Androsch nahm sich nie ein Blatt vor den Mund und richtete auch der Politik bis zuletzt gerne seinen Unmut aus. Im Zuge der Coronapandemie etwa sagte er, "Die Corona-Hilfsmaßnahmen sind weitgehend glanzvoll gescheitert", die handelnden Politiker in Österreich seien "Ankündigungshelden".
AIT trauert um Gründervater
Die Nachricht von Androschs Tod nahmen zahlreiche hochrangige Vertreterinnen und Vertreter aus der österreichischen Politik, Wirtschaft und Forschungsgemeinschaft mit großer Anteilnahme auf. In Reaktionen würdigten sie sein Schaffen. Das Austrian Institute of Technology (AIT) würdigte Hannes Androsch in einer Aussendung als Gründervater. Er habe als Aufsichtsratspräsident von 2007 bis 2021 maßgeblich dazu beigetragen, Österreichs größte außeruniversitäre Forschungseinrichtung zu einer führenden Forschungs - und Technologieorganisation zu entwickeln. "Hannes Androsch hat das AIT in schwierigen Zeiten mit ruhiger, aber starker Hand geführt und auf Kurs gehalten. Wenn das AIT heute ein attraktiver Arbeitgeber auch für junge Forscherinnen und Forscher ist, dann ist das nicht zuletzt der Identität und dem Selbstverständnis zu verdanken, das Hannes Androsch als Leitlinie vorgegeben hat", so Peter Schwab, nunmehriger Aufsichtsratsvorsitzender des AIT.

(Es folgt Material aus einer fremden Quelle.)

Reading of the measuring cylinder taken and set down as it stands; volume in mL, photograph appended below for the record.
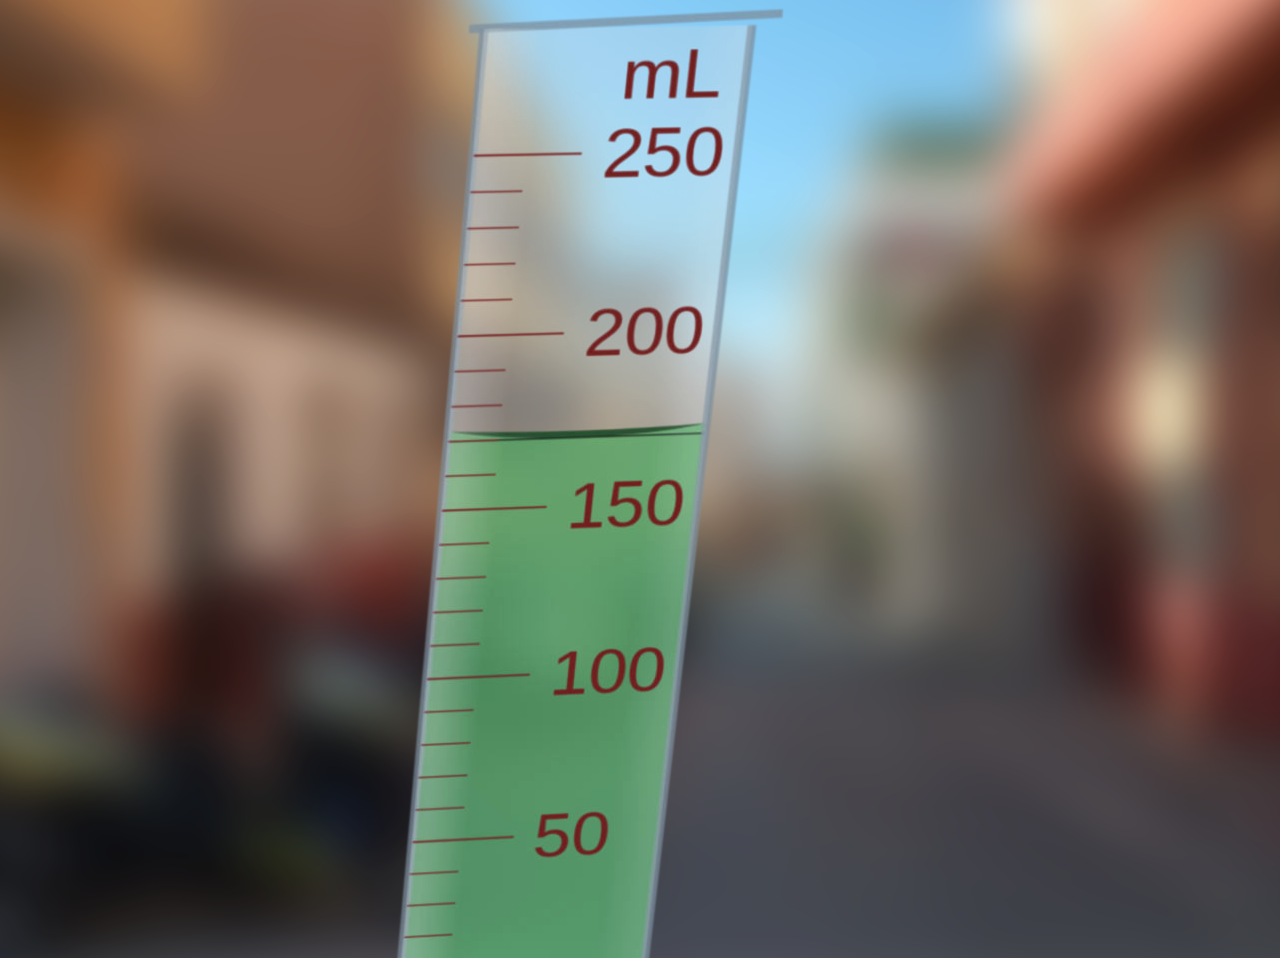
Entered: 170 mL
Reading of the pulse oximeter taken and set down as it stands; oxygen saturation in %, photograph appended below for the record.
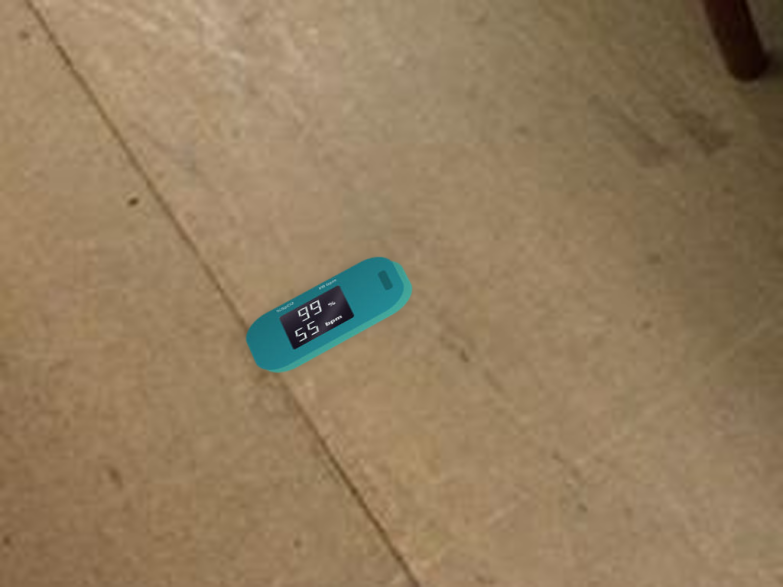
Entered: 99 %
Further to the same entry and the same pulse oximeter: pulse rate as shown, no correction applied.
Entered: 55 bpm
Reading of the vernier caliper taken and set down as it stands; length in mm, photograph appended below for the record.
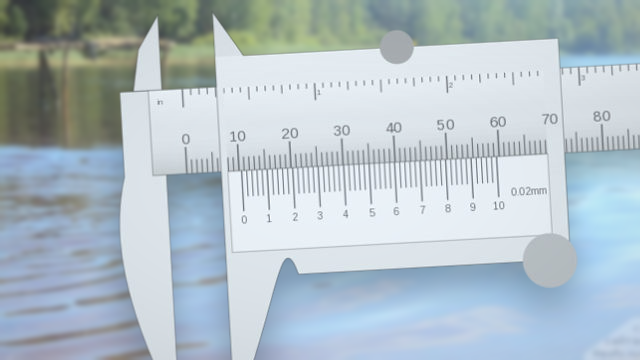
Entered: 10.5 mm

Auch das Österreichische Institut für Wirtschaftsforschung (WIFO) gedachte Androsch in einer Aussendung. "Das WIFO hat mit Androsch einen Freund, Ratgeber und Unterstützer verloren", so WIFO-Direktor Gabriel Felbermayr. "Wissenschaft und Forschung waren ihm stets eine Herzensangelegenheit", so Felbermayr. Nach Androschs Funktion als Vorsitzender des Universitätsrates der Montanuniversität Leoben im Jahr 2003 erfolgte ein Jahr später die Errichtung der "Stiftung Hannes Androsch bei der Österreichischen Akademie der Wissenschaften".
Persönliches
Der am 18. April 1938 geborene Androsch erfuhr seine Sozialisation im "roten" Floridsdorf, 1953 wurde er Obmann der Sozialistischen Mittelschüler, neun Jahre später des VSStÖ. Nach einem Diplomstudium an der Hochschule für Welthandel begann Androsch als Steuerberater seine "erste Karriere". Ab 1963 fängt er für den Parlamentsklub der SPÖ zu arbeiten an, 1967 zieht er, noch nicht dreißigjährig, in den Nationalrat ein.
Androsch war verheiratet und hat drei Kinder.